When I refer to my time in the behavioral hospital, I jokingly call it the “looney bin” to my friends. I spent three exhausting days there due to postpartum depression. I often turn my experiences into humor, even though what I went through was anything but funny. It’s just my way of coping. Many people shy away from discussing such topics, but I strive to be open about my journey, hoping to encourage others to feel comfortable sharing their struggles with me.
Outwardly, my life appeared perfect. I have a lovely son, a wonderful partner named Mark who is a successful engineer, and it seems like I have everything going for me. However, I don’t want anyone to think I’m flawless. While it’s nice to be perceived that way, it can lead to harmful comparisons and unrealistic expectations. I want people to know that I’m human and that I experience failures too—like failing exams in college, gaining weight since my pregnancy, and battling postpartum depression.
Being admitted to the behavioral unit was one of the most authentic experiences of my life. It was raw, vulnerable, and frightening. For the first time, I admitted to myself that I wasn’t okay.
My son had spent over a week in the NICU due to fetal maternal hemorrhage, a condition that prevented his blood from returning to the placenta. I didn’t even get to hold him until the day after he was born. My emotions were all over the place—I remember crying in my hospital room because I couldn’t feel my legs, and there were complications with my delivery that should have been minor worries compared to the fact that my son needed five blood transfusions to survive.
Eventually, his condition improved, and I began to recover from my C-section. I took a postpartum depression screening before leaving the hospital, and I thought I had passed. I was excited to go home and have my son join us soon. The labor and delivery nurse warned me of the risks of postpartum depression and psychosis, but I felt happy and joking, convinced I wouldn’t experience any of that.
However, things took a turn once my son returned home. Days blurred into nights. When do I sleep? When do I eat? The advice to sleep when the baby sleeps became impossible as I found myself overwhelmed with responsibilities. My routine devolved into just feeding and changing my baby. I stopped eating and found it hard to sleep, paralyzed by anxiety. I even feared that if I fell asleep, my baby might die. Meanwhile, Mark seemed to sleep effortlessly, which only heightened my envy.
After a long stretch of sleepless nights, I reached my breaking point. I spent a whole day crying without knowing why. In my desperation, I daydreamed about disappearing. Dangerous thoughts surfaced as I looked at the bottle of antidepressants I had just been prescribed. Thankfully, I recognized these thoughts as harmful, just as my doctor had warned me. I called my mom, who understood mental health and didn’t judge me, providing the comfort I needed.
I decided to seek help and told Mark that I needed to go. I drove to the emergency room with my sister, feeling terrified yet hopeful. To my surprise, the staff was incredibly compassionate. They ran tests and offered me a bite to eat, but I still couldn’t stomach anything.
Eventually, my mother arrived, and we waited for updates. The doctors assessed my condition and, after several hours, decided I needed to be admitted to the Bayview Behavioral Hospital. I had naively imagined it would be like the maternity ward—comfortable and welcoming—but it was starkly different.
I was transported by ambulance, feeling a mix of fear and relief. Upon arrival, I was met with a cold, sterile waiting room. I was offered a tuna sandwich, but the thought of eating made me nauseous. I watched a movie playing in the background, feeling envious of the carefree characters and wondering if I would ever reclaim that kind of joy.

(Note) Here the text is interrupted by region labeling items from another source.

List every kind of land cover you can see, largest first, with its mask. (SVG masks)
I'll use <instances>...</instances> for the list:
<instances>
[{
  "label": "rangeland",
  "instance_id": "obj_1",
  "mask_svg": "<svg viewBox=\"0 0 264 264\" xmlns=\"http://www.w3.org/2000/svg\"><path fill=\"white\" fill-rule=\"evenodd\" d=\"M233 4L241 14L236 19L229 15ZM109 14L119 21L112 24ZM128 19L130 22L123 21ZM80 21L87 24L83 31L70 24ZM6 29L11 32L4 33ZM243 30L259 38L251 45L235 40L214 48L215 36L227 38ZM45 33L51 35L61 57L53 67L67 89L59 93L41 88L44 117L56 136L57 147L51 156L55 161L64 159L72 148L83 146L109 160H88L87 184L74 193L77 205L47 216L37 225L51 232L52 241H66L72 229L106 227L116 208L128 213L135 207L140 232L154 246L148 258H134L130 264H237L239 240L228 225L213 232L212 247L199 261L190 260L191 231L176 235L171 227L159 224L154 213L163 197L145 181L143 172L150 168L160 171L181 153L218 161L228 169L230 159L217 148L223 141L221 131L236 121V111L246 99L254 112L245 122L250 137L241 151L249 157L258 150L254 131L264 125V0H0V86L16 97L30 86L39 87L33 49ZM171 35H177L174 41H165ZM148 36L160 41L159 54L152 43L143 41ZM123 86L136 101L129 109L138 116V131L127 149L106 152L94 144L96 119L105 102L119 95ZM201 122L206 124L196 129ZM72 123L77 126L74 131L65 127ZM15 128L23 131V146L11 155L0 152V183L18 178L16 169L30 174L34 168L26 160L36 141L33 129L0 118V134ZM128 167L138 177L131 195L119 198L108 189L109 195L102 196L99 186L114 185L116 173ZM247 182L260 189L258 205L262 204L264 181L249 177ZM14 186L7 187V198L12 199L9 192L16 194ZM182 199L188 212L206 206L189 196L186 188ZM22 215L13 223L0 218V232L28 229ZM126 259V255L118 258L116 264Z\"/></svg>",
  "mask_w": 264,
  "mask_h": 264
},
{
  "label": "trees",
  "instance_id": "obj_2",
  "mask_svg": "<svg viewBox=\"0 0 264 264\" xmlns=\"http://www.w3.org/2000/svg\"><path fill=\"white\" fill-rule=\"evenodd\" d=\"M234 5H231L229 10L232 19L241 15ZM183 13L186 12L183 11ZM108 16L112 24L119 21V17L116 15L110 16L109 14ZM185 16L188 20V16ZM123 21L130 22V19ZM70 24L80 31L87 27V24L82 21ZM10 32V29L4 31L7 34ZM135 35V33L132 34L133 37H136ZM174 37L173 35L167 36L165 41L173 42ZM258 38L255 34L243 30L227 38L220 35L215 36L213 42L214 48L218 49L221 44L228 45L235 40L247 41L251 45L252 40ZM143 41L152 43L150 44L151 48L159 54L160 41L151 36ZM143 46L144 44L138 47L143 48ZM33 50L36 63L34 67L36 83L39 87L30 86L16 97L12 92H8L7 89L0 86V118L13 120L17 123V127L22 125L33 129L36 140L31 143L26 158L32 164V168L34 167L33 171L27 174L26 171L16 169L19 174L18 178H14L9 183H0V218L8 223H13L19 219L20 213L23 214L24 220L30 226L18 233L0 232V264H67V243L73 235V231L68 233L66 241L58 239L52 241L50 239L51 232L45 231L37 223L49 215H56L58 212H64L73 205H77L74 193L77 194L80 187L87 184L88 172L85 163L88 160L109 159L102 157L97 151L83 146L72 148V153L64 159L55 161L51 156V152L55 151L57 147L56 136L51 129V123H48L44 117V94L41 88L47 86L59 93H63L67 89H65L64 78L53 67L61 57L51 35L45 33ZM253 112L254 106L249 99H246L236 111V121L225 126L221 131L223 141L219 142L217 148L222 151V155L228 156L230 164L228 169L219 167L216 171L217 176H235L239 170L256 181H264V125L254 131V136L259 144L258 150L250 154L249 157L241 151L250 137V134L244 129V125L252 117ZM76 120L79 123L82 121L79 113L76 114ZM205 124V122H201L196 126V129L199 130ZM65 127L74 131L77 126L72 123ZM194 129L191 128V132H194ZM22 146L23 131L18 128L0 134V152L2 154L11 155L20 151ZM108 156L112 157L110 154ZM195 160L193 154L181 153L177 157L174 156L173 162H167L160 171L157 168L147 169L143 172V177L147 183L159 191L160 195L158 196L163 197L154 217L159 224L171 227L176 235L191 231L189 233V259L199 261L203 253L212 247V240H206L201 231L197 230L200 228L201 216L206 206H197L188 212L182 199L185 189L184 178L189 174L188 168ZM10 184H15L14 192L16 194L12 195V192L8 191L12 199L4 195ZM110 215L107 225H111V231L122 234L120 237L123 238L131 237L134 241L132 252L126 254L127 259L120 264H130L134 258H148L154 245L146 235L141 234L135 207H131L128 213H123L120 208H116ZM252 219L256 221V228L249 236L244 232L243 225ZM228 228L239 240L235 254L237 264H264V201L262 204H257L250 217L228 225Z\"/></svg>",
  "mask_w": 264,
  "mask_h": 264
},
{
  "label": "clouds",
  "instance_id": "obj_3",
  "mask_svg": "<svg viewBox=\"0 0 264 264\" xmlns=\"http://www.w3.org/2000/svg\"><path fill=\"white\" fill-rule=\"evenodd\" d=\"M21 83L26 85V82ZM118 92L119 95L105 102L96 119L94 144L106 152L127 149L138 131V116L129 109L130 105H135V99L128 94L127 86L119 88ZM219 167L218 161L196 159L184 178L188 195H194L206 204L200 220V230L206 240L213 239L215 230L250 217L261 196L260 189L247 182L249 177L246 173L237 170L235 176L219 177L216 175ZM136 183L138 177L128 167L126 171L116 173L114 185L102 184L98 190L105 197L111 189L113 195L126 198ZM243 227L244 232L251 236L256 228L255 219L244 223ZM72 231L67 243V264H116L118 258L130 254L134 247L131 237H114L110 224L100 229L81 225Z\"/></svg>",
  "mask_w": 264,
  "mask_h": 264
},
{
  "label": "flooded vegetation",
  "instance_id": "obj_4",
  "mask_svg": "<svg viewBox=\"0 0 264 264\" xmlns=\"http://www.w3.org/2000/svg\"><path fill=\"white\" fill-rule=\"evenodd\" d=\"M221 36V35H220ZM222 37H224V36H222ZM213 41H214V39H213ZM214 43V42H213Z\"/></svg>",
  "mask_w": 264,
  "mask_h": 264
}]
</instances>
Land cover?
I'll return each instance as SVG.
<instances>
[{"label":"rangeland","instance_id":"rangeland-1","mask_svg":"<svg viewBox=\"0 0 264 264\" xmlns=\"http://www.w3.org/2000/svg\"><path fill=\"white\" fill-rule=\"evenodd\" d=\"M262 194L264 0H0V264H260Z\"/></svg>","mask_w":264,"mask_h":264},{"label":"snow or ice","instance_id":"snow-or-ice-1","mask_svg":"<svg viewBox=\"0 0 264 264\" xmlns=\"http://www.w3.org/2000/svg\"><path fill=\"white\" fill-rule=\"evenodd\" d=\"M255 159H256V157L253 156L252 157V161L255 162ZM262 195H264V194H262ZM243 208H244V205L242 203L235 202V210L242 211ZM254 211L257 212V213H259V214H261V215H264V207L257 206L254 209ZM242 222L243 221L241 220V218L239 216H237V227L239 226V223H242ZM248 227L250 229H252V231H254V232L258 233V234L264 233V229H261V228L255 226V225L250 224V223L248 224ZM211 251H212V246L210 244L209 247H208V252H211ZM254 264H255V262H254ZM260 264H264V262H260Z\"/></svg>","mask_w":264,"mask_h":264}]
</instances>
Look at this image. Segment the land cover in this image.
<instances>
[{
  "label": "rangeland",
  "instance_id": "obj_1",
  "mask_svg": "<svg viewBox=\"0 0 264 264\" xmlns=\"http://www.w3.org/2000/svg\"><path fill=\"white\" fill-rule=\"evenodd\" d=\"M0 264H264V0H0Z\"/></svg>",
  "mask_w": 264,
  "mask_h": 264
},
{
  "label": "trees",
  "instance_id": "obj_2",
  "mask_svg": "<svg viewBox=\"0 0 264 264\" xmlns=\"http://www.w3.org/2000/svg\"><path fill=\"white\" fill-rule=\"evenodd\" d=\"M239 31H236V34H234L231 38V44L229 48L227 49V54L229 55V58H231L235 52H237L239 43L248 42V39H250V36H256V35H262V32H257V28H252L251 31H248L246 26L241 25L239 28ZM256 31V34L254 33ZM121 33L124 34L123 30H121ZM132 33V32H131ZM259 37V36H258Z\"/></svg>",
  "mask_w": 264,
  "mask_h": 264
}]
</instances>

As I filled out paperwork for my admission, I had to write down important phone numbers, knowing I wouldn’t have access to my phone during my stay. I cried at the thought of being cut off from my loved ones, but my mother assured me it would be okay. After a tearful goodbye, I was led through the facility to my new room.
The experience was surreal. I was placed in a room with another patient, which made me wonder about her story. I was scared; if she was there due to dangerous thoughts, what was I capable of? As I lay in bed, my mind raced with worries about Mark and my son, Maxon.
But I was determined to find my way back to a healthier state of mind. If you’re interested in learning more about home insemination, you can check out this informative article on home insemination kits. For those wanting to dive deeper into pregnancy and reproductive health, WebMD offers excellent resources. If you’re considering options for family planning, Make A Mom provides great information on at-home insemination kits.
In summary, my hospitalization for postpartum depression was a profound and humbling experience. It reminded me of the importance of seeking help and being vulnerable. I hope sharing my story encourages others to reach out when they’re struggling.